Hay hombres que luchan un día, una semana, un mes, y son buenos, mejores, muy buenos; pero no es menos cierto que el resto del tiempo no lucharon; que quizás coadyuvaron, por activa o pasiva, a la llegada de los malvados; a la perpetración sibilina del clima que hizo posible su germinación; que quizás fueron malvados ellos mismos. El Thomas Mann que devendría un intachable antinazi tras el advenimiento de Hitler, y consideraría inaceptable la equiparación de nazis y comunistas («Colocar en el mismo plano moral el comunismo ruso y el nazifascismo, en la medida en que ambos serían totalitarios, en el mejor de los casos es una superficialidad; en el peor, es fascismo»), tal vez se arrepintiera entonces de los comentarios antisemitas que profería a la altura de 1917 contra la Revolución soviética.

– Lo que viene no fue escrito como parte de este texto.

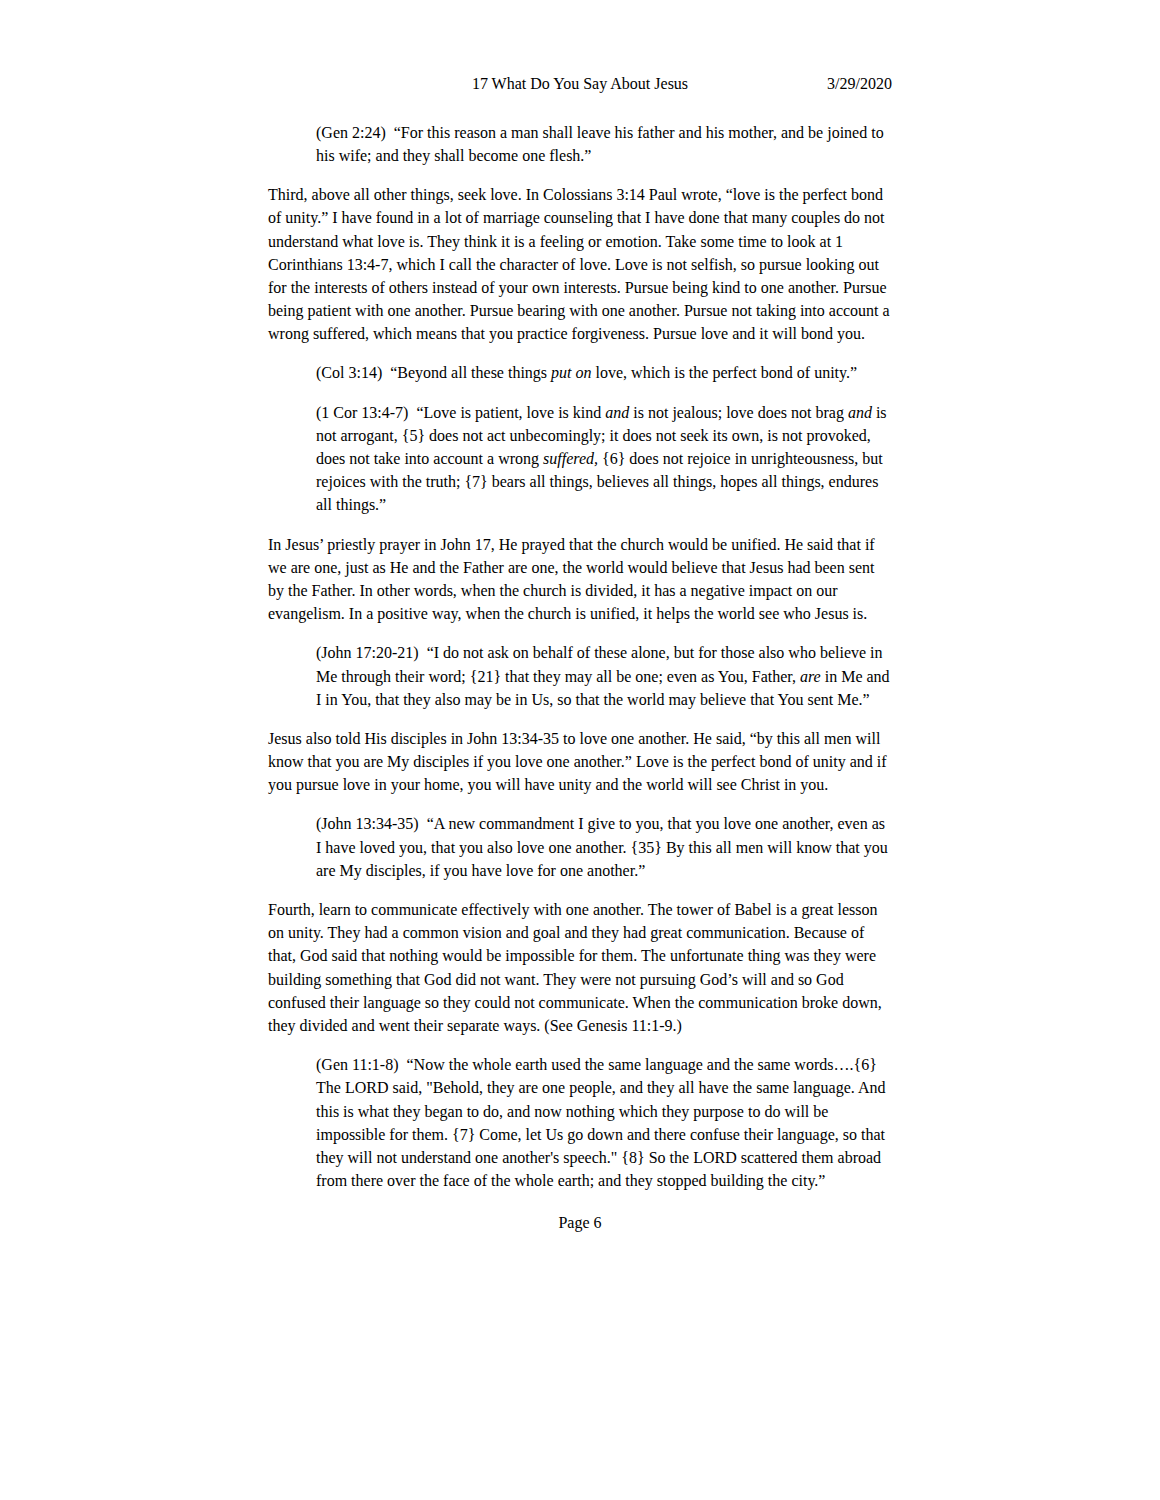17 What Do You Say About Jesus 3/29/2020
(Gen 2:24) “For this reason a man shall leave his father and his mother, and be joined to his wife; and they shall become one flesh.”
Third, above all other things, seek love. In Colossians 3:14 Paul wrote, “love is the perfect bond of unity.” I have found in a lot of marriage counseling that I have done that many couples do not understand what love is. They think it is a feeling or emotion. Take some time to look at 1 Corinthians 13:4-7, which I call the character of love. Love is not selfish, so pursue looking out for the interests of others instead of your own interests. Pursue being kind to one another. Pursue being patient with one another. Pursue bearing with one another. Pursue not taking into account a wrong suffered, which means that you practice forgiveness. Pursue love and it will bond you.
(Col 3:14) “Beyond all these things put on love, which is the perfect bond of unity.”
(1 Cor 13:4-7) “Love is patient, love is kind and is not jealous; love does not brag and is not arrogant, {5} does not act unbecomingly; it does not seek its own, is not provoked, does not take into account a wrong suffered, {6} does not rejoice in unrighteousness, but rejoices with the truth; {7} bears all things, believes all things, hopes all things, endures all things.”
In Jesus’ priestly prayer in John 17, He prayed that the church would be unified. He said that if we are one, just as He and the Father are one, the world would believe that Jesus had been sent by the Father. In other words, when the church is divided, it has a negative impact on our evangelism. In a positive way, when the church is unified, it helps the world see who Jesus is.
(John 17:20-21) “I do not ask on behalf of these alone, but for those also who believe in Me through their word; {21} that they may all be one; even as You, Father, are in Me and I in You, that they also may be in Us, so that the world may believe that You sent Me.”
Jesus also told His disciples in John 13:34-35 to love one another. He said, “by this all men will know that you are My disciples if you love one another.” Love is the perfect bond of unity and if you pursue love in your home, you will have unity and the world will see Christ in you.
(John 13:34-35) “A new commandment I give to you, that you love one another, even as I have loved you, that you also love one another. {35} By this all men will know that you are My disciples, if you have love for one another.”
Fourth, learn to communicate effectively with one another. The tower of Babel is a great lesson on unity. They had a common vision and goal and they had great communication. Because of that, God said that nothing would be impossible for them. The unfortunate thing was they were building something that God did not want. They were not pursuing God’s will and so God confused their language so they could not communicate. When the communication broke down, they divided and went their separate ways. (See Genesis 11:1-9.)
(Gen 11:1-8) “Now the whole earth used the same language and the same words….{6} The LORD said, "Behold, they are one people, and they all have the same language. And this is what they began to do, and now nothing which they purpose to do will be impossible for them. {7} Come, let Us go down and there confuse their language, so that they will not understand one another's speech." {8} So the LORD scattered them abroad from there over the face of the whole earth; and they stopped building the city.”
Page 6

Hoy, o cuando Putin caiga, nos tocará a nosotros revisar cuánto contribuyó cada cual a un mundo putinista. Deberá hacerlo, por ejemplo, el Borrell que, hace unos años, recomendaba con entusiasmo el Imperiofobia de María Elvira Roca Barea, panfleto manipulador, chovinista, imperialista, conspiranoico; manifiesto esclarecido de un putinismo a la española, venerado, en nuestro país, por los peones de Putin. Deberá hacerlo, en general, una Unión Europea que ha distado en demasiadas ocasiones de encarnar con sinceridad los áureos principios fundamentales que hoy alza en estandarte frente al tirano del Kremlin, y en no pocas se pareció de facto a él.
Gane el bien y no el mal esta guerra desgraciada. Pero ganémosela también a los Putin domésticos, y a los interiores.